### TU OBJETIVO
Transcribe tal cual el fragmento del texto sobre la mentira que va desde "Pero en el último" hasta "o una... ¿evolución?", ambos incluidos.

### TEXTO EXTRAÍDO
☆ ☆ ☆ ☆ ☆ ☆ ☆
La mentira es inherente al ser humano, es necesaria a nivel social.
Quien haya visto Interestelar probablemente recuerde el debate sobre cuál es el porcentaje aceptable de sinceridad. Yo no sabría decirlo, ¿Un 80%? ¿Un 70%? Supongo que depende del contexto.
Por si hay algún puritano entre el público puntualizaré: hay grados de mentira y, ciñéndonos a la pura realidad, todos absolutamente mentimos.
Es mentir sonreír y decir
qué bonito, cuando nos dan un regalo que no nos gusta o nos enseñan un bebé feo.
Es mentir decir que
no pasa nada, cuando estás hirviendo de enfado o tienes un día muy malo.
Es mentir
reírle las bromas a tu cuñado, el graciosillo de tu grupo de amigos, tu jefe o tu pareja.
Mentimos a nuestros padres, cuando somos jóvenes para que nos dejen hacer cosas.
Mentimos a nuestros hijos, inventando historias, cuando no sabemos cómo explicarles según qué.
Y podría seguir así hasta mañana.
El tema es que no solo mentimos a los demás, también a nosotros mismos. Y esas son las peores mentiras. Tenemos tan integrados en nuestro sistema de pensamiento los convencionalismos sociales, que nos ponemos excusas para el comportamiento de los demás o el nuestro propio, pero especialmente, nos mentimos para no sentir cosas "inapropiadas" (como si hubiera emociones malas).
Yo he sido muy mentirosa en algunas etapas de mi vida, sobre todo en la adolescencia. No voy a realizar aquí un detallado análisis introspectivo, pero viéndolo ahora, se podría resumir en que buscaba aceptación. Con los años esa aceptación ajena dejó de ser tan importante y dejé de mentirle a los otros. Entonces empecé a mentirme mucho a mí. Tenía un esquema de cómo soy, una lista de adjetivos que quería que aplicasen a mi persona y me dediqué a deformar los sentimientos y las ideas para encajar en ella. Insisto, lo mío no es nada especial, todos lo hacemos.
Pero en el último año he ido aumentando mi % de sinceridad interior,
quizá no estemos aún al 100% pero nos vamos acercando. Empecé aceptando (no sin sudor y lágrimas) las ideas y sensaciones menos agradables de ser madre, esas cosas que si bien no tengo intención de airear y compartir con el mundo, decidí que no eran malas y que negándomelas me iba a hacer más daño. Y así, muchas veces muero de amor y otras, simplemente, no puedo con mi vida.
Lo curioso e inesperado fue que, una vez superado ese primer (enorme y duro) tabú, lo de decirme verdades como puños y aceptarlas, se fue extendiendo al resto de áreas de mi vida como una ola, un virus o una... ¿evolución?
Tal vez ahora sienta que no encajo tan bien en aquella lista de atributos, pero lo cierto es que me entiendo más y me siento
mucho mejor conmigo misma (y con las que me habitan).
☆ ☆ ☆ ☆ ☆ ☆ ☆
### LISTADO EXTRAÍDO
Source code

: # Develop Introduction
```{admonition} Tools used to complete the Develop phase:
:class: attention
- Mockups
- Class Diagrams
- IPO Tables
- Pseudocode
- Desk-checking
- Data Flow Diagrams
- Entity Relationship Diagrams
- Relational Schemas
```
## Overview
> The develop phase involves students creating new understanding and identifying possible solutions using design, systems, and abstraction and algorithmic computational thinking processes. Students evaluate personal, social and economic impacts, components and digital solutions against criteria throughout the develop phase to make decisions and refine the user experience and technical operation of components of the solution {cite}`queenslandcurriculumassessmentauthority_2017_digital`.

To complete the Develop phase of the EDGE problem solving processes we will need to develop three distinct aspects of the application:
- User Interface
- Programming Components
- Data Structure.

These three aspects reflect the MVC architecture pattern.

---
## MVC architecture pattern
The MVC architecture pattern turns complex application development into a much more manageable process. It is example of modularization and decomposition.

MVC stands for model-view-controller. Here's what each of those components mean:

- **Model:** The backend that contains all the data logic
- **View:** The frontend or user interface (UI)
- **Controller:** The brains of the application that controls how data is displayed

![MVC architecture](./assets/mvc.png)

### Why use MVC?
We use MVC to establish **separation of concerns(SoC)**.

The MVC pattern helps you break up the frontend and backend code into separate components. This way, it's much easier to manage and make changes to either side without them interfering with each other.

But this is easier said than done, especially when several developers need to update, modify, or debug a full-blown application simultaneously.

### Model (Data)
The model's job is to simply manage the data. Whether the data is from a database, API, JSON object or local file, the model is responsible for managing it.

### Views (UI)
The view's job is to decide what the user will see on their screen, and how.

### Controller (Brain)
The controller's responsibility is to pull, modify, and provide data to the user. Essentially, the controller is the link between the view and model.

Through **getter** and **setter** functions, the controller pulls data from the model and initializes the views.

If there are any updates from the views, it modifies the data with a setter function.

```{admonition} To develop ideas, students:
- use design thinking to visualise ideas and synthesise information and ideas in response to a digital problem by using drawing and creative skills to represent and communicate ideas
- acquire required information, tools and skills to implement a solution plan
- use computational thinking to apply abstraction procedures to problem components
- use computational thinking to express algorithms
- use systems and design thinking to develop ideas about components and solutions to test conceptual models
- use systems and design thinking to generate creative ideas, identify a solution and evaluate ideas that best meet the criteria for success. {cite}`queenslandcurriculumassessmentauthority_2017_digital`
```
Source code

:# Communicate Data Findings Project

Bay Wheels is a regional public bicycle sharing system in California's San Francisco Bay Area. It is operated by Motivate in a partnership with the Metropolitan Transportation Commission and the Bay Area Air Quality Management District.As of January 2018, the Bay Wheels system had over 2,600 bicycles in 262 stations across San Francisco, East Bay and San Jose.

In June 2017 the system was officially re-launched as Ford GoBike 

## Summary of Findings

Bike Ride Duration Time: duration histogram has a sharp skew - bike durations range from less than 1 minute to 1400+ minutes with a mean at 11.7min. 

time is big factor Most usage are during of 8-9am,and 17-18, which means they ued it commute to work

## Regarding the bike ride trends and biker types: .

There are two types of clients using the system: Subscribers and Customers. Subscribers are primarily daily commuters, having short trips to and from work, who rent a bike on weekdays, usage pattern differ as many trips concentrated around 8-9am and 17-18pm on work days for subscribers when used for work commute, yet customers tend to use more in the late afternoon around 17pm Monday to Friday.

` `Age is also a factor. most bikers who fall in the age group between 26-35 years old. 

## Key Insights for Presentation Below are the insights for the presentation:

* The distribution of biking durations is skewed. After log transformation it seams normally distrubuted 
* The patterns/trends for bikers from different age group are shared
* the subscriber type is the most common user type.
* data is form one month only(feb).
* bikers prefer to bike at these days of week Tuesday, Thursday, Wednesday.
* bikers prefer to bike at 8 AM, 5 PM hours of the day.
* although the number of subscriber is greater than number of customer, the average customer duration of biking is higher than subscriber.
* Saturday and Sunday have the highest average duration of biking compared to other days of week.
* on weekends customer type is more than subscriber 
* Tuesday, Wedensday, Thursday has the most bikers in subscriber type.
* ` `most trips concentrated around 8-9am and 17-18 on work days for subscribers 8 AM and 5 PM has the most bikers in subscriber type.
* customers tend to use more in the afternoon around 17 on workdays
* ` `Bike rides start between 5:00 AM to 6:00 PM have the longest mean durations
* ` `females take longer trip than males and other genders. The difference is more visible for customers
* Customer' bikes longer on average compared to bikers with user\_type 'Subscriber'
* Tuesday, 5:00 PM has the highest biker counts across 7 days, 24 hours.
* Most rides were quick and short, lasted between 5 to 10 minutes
☆ ☆ ☆ ☆ ☆ ☆ ☆
### RESPUESTA
Pero en el último año he ido aumentando mi % de sinceridad interior,
quizá no estemos aún al 100% pero nos vamos acercando. Empecé aceptando (no sin sudor y lágrimas) las ideas y sensaciones menos agradables de ser madre, esas cosas que si bien no tengo intención de airear y compartir con el mundo, decidí que no eran malas y que negándomelas me iba a hacer más daño. Y así, muchas veces muero de amor y otras, simplemente, no puedo con mi vida.
Lo curioso e inesperado fue que, una vez superado ese primer (enorme y duro) tabú, lo de decirme verdades como puños y aceptarlas, se fue extendiendo al resto de áreas de mi vida como una ola, un virus o una... ¿evolución?